Emerson avait pris sa décision, se répétait l'infirmière. Elle avait décidé en sa pleine conscience de s'en remettre au SRS, de devenir le cobaye d'une expérience médicale et, dans le pire des cas, d'y être sacrifiée. Sloane avait fait le serment de ne pas intervenir, de ne demeurer au chevet de la jeune femme qu'en tant qu'observatrice privilégiée, de sorte qu'elle pût voir le syndrome suivre son cours et l'anéantir à feu doux, sans être tenue de la sauver. Alors, peut-être qu'en advenant sans contrainte aucune, la maladie lui livrerait d'elle-même le secret de son remède. Il lui fallait s'instruire paradoxalement de chaque étape de la désintégration progressive d'Emerson.

Sloane s'assit au bord du lit et glissa timidement la main de façon à effacer les plis de la couette, aussitôt secouée et à nouveau plissée. Il lui fallait résister à l'envie d'apposer sa paume apaisante sur les jambes crispées de la patiente. Certes, les convulsions ne lui apprendraient rien : parvenir à les stopper n'avait pas empêcher le trépas d'autres rêveurs. Mais le supplice de ces secousses faisaient indéniablement partie du processus propre au syndrome. En soulager Emerson risquait de mettre à mal l'expérience désespérée à laquelle Sloane s'était vouée.

— Si tu ne veux pas y passer, Em', il va falloir que tu trouves par toi-même le chemin du retour.

Tandis que les spasmes qui ébranlaient la jeune femme redoublaient de violence, l'infirmière aperçut un liseré pourpre qui s'étirait sur la surface blanche du drap. Immédiatement, elle ôta le linge de lit et découvrit avec stupeur la blouse de la patiente, gorgée d'hémoglobine.

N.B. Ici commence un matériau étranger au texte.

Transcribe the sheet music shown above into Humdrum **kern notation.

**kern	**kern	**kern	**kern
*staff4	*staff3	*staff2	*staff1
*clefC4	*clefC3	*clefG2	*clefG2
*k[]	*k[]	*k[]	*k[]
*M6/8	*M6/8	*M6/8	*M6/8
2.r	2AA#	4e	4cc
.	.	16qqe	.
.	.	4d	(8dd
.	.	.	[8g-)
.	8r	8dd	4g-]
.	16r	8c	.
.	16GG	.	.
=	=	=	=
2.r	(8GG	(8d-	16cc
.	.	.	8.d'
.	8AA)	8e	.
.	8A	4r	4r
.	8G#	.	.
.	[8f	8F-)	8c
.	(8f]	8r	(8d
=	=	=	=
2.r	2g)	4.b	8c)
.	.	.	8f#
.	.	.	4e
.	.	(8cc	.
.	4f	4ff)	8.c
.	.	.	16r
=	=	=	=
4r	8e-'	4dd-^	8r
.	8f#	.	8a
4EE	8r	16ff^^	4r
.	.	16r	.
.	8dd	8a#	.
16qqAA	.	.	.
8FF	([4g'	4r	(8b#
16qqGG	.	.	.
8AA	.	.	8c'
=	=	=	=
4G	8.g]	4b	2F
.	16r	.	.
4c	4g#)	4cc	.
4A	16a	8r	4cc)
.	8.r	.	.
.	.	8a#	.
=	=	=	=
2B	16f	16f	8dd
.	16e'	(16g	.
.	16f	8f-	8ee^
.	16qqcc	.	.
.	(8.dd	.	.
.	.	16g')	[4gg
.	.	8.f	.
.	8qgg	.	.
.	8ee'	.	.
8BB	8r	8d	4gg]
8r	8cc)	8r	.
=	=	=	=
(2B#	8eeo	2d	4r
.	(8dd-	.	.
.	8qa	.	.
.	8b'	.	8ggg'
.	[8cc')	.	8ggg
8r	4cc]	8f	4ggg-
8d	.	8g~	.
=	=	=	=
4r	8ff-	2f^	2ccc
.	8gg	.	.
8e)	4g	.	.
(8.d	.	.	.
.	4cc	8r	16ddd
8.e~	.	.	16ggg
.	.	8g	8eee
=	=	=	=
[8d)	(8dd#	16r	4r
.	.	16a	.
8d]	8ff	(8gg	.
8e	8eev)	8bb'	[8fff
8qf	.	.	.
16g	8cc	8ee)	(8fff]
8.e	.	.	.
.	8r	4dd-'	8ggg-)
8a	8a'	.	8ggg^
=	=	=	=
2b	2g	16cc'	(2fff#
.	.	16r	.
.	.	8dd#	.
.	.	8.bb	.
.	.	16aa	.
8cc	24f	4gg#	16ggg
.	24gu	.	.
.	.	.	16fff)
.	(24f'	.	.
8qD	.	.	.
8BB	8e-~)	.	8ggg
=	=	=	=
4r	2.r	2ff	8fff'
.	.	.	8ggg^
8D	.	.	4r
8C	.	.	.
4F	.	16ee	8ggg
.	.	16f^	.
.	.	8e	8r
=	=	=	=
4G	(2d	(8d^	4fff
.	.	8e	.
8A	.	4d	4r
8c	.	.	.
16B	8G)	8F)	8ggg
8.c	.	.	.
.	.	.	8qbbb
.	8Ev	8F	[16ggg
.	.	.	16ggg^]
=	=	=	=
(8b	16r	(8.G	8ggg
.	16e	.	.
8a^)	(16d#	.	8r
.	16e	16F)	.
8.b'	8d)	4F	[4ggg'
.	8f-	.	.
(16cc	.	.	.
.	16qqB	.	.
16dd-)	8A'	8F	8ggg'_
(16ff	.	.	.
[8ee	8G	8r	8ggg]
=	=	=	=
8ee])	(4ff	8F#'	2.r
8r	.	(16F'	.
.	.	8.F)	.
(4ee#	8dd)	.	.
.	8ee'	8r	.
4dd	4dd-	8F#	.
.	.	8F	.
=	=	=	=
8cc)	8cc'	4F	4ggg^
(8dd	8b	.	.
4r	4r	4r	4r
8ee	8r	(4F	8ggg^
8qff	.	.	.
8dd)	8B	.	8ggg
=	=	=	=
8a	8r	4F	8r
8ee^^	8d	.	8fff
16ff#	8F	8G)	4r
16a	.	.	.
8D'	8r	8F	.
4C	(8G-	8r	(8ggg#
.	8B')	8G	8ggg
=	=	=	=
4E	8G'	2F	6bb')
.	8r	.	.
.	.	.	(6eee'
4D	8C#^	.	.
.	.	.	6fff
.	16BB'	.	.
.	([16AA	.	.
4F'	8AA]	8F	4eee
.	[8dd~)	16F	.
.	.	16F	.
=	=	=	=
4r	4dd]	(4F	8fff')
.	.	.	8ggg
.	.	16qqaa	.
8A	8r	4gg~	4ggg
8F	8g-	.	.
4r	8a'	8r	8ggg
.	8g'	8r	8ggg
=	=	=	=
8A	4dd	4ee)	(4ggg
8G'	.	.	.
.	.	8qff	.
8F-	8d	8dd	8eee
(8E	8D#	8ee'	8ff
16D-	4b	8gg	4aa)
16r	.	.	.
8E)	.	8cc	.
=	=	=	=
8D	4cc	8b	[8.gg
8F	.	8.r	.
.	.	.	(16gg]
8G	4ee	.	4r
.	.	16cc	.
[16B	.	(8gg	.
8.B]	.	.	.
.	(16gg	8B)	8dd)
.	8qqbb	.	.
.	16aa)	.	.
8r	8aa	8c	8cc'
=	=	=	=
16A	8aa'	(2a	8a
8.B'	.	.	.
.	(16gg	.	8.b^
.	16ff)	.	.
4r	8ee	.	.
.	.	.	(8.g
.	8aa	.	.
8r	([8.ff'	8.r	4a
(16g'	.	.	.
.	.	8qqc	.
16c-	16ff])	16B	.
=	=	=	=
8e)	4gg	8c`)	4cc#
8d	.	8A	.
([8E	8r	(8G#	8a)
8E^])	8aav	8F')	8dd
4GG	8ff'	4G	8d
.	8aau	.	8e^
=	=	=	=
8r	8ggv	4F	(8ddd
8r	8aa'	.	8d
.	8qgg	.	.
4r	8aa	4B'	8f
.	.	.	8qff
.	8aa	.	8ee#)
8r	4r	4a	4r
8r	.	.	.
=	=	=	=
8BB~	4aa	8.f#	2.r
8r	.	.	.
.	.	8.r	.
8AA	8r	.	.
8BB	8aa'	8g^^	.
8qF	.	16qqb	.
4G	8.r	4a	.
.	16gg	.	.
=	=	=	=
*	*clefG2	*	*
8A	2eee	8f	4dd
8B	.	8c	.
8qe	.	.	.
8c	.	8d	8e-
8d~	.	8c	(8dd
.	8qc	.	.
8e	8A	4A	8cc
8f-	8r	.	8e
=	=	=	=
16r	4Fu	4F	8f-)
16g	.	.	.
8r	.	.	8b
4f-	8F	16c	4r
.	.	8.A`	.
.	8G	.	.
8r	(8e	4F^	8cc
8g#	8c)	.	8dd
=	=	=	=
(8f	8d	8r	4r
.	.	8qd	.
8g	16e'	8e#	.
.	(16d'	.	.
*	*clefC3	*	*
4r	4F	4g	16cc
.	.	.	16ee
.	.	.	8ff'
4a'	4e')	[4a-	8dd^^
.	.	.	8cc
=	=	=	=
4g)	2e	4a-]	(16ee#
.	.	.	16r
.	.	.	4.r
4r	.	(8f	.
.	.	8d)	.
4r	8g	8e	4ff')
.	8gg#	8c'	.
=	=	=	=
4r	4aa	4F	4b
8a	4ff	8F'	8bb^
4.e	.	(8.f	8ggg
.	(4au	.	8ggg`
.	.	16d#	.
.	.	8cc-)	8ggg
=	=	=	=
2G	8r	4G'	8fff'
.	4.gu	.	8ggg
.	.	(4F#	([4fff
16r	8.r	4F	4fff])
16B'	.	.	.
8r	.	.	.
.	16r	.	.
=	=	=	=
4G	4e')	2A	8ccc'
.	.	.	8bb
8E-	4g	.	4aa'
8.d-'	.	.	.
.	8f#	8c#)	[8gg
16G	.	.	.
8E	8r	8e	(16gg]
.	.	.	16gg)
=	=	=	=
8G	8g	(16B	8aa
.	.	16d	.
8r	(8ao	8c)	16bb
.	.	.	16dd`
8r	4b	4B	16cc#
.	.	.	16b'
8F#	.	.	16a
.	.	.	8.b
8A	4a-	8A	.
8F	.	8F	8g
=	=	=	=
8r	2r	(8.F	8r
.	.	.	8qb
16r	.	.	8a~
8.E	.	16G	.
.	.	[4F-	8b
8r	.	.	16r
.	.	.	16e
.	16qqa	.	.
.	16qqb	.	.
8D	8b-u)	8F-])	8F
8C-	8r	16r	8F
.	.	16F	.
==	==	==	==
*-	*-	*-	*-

Il n'était pas rare que les corps des rêveurs se couvrassent d'hématomes ; il arrivait que des plaies apparussent sur leurs membres. Tout au plus, cela provoquait un léger saignement. De toute sa carrière, Sloane Berjäk n'avait jamais vu de carnage tel que celui qui criblait désormais le torse de son cobaye : on eût dit qu'une balle venait de frapper sa poitrine.

Avide de comprendre l'origine d'un tel bain de sang, Sloane se retroussa les manches et entailla de quelques coups de ciseaux la blouse de pacotille – seul vêtement d'Emerson. Elle la lui arracha et la jeta de côté. Le corps nu de l'endormie aurait davantage trouvé sa place sur une table d'autopsie. La prodigieuse entaille qui découpait son buste et vomissait des giclées rouges laissait présager son décès imminent. Néanmoins, contre toute logique, les flancs d'Emerson continuaient de se soulever au rythme d'une respiration régulière. Ses sinus se gonflaient d'un souffle plein de vie tandis que ses lèvres expiraient sans relâche la tiédeur de l'envie. Par un miracle que la science n'était à même de résoudre, bien que dévorée par son coma cinglant, la patiente survivait.